We speculate the subtype of TRPS that characterized our patient’s phenotype. While this is a diagnosis confirmed with genetic mutation analysis, our patient did not have genetic records available. The authors believe that type II TRPS, also known as Langer–Giedion syndrome, likely characterized this patient’s phenotype. Type II TRPS is secondary to 8q24.11 microdeletion [2]. Its phenotype includes short stature, elongated philtrum, bulbous nose, thin upper lip, thin and sparse hair, receding mandible, abnormal dentition, cone-shaped epiphyses, redundant skin, hypotonia, bony exostoses, recurrent respiratory and urinary tract infections, and intellectual disabilities [7].

A review of the literature revealed two published reports of airway management in patients with TRPS—an 8-year-old male with TRPS II in whom a supraglottic airway was successful [3] and a 14-year-old female with TRPS I and III who was intubated by direct laryngoscopy [5]. These published cases also noted distinctive facial features, distorted upper airway anatomy, and abnormal dentition, which may impact laryngoscopy and mask ventilation.

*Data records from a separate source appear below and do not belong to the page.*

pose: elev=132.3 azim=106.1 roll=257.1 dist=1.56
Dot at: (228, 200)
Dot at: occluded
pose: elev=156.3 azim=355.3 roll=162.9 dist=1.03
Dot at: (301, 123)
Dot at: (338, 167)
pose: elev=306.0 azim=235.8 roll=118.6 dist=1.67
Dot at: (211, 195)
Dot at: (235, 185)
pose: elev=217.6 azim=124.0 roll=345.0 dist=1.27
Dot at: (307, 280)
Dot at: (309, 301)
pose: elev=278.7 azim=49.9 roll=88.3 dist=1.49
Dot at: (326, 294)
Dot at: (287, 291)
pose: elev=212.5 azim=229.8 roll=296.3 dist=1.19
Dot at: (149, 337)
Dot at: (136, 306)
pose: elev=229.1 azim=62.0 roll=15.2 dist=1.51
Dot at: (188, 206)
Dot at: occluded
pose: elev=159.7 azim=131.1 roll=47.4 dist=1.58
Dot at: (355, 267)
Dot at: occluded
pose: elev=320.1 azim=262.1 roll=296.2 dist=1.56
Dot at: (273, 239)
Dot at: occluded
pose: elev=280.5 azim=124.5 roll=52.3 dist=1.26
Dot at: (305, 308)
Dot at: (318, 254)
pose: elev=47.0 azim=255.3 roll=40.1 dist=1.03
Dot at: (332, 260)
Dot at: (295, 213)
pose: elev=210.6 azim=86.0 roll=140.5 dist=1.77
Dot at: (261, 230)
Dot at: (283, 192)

Furthermore, TRPS type II patients may express hypertrophied nasal alae (with implications for nasal airway), epiglottic aplasia, cleft palate, difficulty in peripheral intravenous cannulation due to redundant skin, and poor patient cooperativity in the setting of intellectual disabilities.

In summary, we present a case of TRPS with successful RSI and intubation of an adult female using video laryngoscopy. She experienced bronchospasm postoperatively necessitating ICU admission. Her baseline anatomy related to TRPS requiring smaller-sized endotracheal tube in conjunction with asthma and pulmonary atelectasis in the setting of a large diaphragmatic hernia resulted in desaturation and difficulty with ventilation. This case demonstrates the role of a decreased baseline pulmonary reserve in patients diagnosed with TRPS, as well as other potential anesthetic challenges related to hypermobility and laxity introducing potential for spinal cord injury, anemia increasing risk for reduced oxygen delivery, and excessive skin impeding intravenous access.

Data Availability

No data were used to support this study.

Conflicts of Interest

The authors have no potential conflicts of interest to disclose.